We only had 27 ears, but the method we used is what is used for 100-300 ears at a time. First, we boiled a bunch of ears (5-7) in a big pot on the stove for about 7 minutes. Once they are done, we pull them out of the pot and drop them in another large pot (in this case, the sink) of cool water to chill the corn. While they are cooling, more ears are put in the boiling pot for another seven minutes. Once the next round of seven minutes is up, the ears that are cooling are moved to another large pot. This last pot is ice cold water with floating ice cubes. Here, the corn finally cools to the right temperature. The corn in the boiling pot is moved to the sink of cool water and raw corn is put into the boiling water. This gets repeated for as many ears as you have. I was in charge of replacing the sink of cool water and adding ice to the pot of ice water, since these warm up with the addition of boiling ears of corn. Also, I was in charge of shifting ears from one pot to the next and timing these shifts. My mother, then, took the iced corn outside and cut off all the kernels. The corn was then bagged and frozen for storage until Thanksgiving or Christmas dinner-time. Unfortunately, it got dark outside as we continued this process (it took about two hours ) and so I went out with a flashlight while mom finished cutting the last few ears. ^^ It was fun, but a lot of work!
In addition to the peaches and the corn, we have received a gift of fresh tomatoes and concord grapes from a nice couple in the congregation. Growing food is fun!

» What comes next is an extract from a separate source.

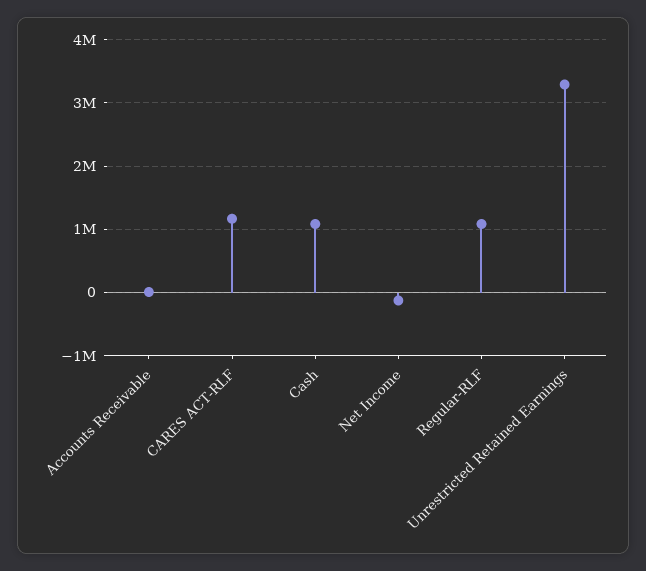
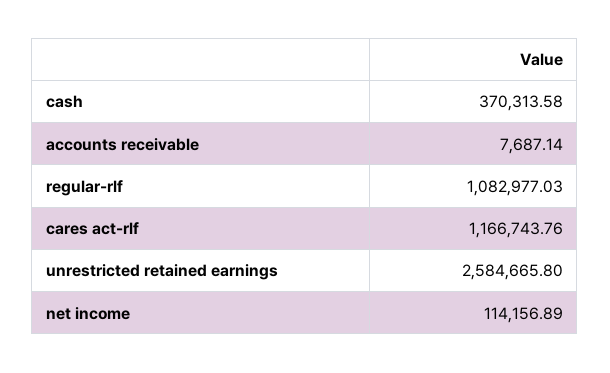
Cash: 1100000 -> 370313.58
Net Income: -100000 -> 114156.89
Unrestricted Retained Earnings: 3300000 -> 2584665.8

Thursday: My father and I took a trip to the Tabernacle replica in Lancaster. It was a really nice afternoon, though the traffic around Lancaster is possibly worse than the DC loop. o_O On the way, we ate tasty chicken salad sandwiches. We also saw a number of car accidents. We safely arrived about noon.

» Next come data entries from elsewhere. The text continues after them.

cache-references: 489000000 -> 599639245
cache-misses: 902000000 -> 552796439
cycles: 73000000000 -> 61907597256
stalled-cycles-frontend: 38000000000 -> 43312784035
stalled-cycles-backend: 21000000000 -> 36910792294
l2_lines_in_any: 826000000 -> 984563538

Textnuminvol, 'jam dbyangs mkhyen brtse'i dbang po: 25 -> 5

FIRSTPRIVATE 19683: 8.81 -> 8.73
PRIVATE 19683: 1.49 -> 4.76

The Tabernacle tour was very nice. They have the outer courtyard outside. It was here that they began the tour by explaining what people would do upon arrival and how the sacrifices were conducted. Then we went inside the Tabernacle itself. There we learned about the construction of the walls and the different pieces inside. It was really interesting to see how the design was prescribed in a way that made it easy to quickly de-assemble and move the structure. The walls were composed of panels that sat on flat post-bases. To hold the panels together, each panel had loops to hold a pole that was run the entire length of the building at the bottom, middle, and top. This long pole was screwed together out of shorter poles. The entire structure was then covered in four layers of fabric, the last being leather so the structure was also waterproof. Interesting! After the tour, we bought some materials about it. We haven't had time to read these yet, though.

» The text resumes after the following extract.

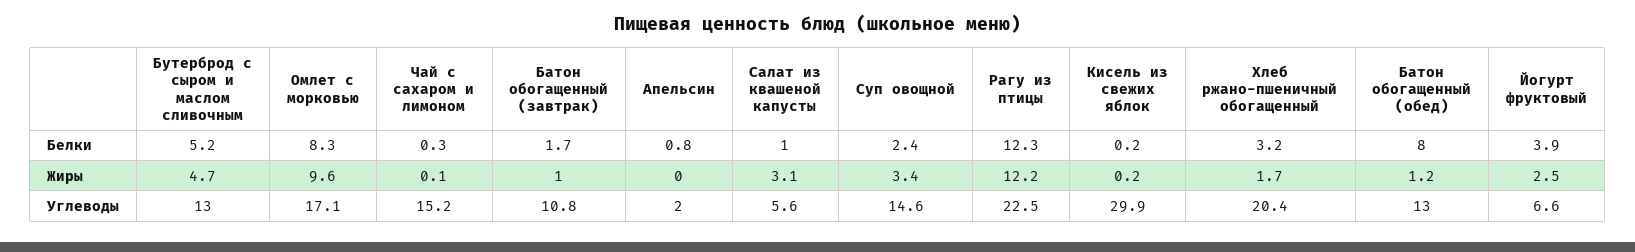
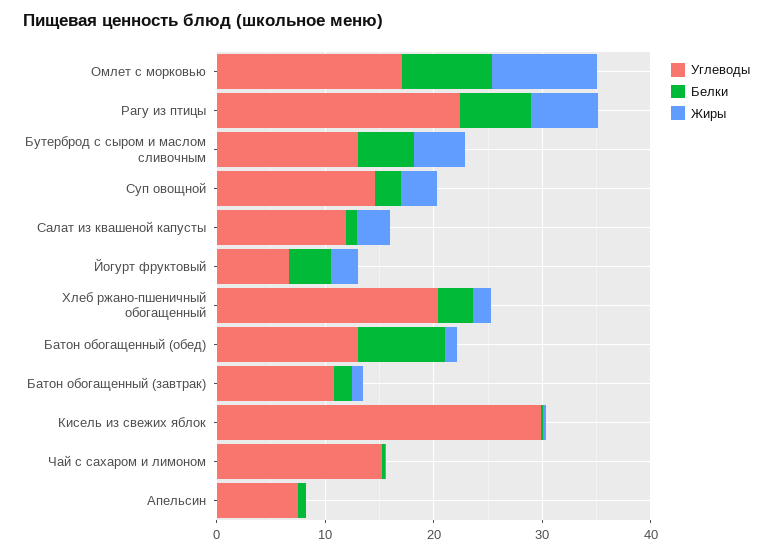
Белки, Рагу из птицы: 12.3 -> 6
Жиры, Рагу из птицы: 12.2 -> 6
Углеводы, Апельсин: 2 -> 8
Углеводы, Салат из квашеной капусты: 5.6 -> 12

Friday: In the morning, we finished birthday work for my brother's party (involves us going to gram and pap's house for ice cream, cake, and gifts^^). Then we baked a cake for the church picnic on Saturday. About this time, I thought I heard thunder... As it turns out, it was raining! It has only rained a couple of times all summer (only once since I have been home). So, mom and I ran out to get the clothes on the line. Just in time, too. It really rained and stormed and even hailed. We ate lunch listening to it. I hear that in Muncy the hail was so bad that it actually broke car windshields.
In the afternoon, I took care of some paperwork to secure my TA position in the fall. This semester I will be working with two professors and two sections but for the same number of hours. The workload is making me nervous... Anyway, Friday evening we spent playing cards and eating homemade ice cream at the home of a couple from our church. It was fun!
Saturday: Today we will husk corn and cook it and a bunch of hot dogs for the church picnic at 5:00. We also need to prepare the games and prizes. Also, there is always cooking and laundry here at home to help do. Off I go!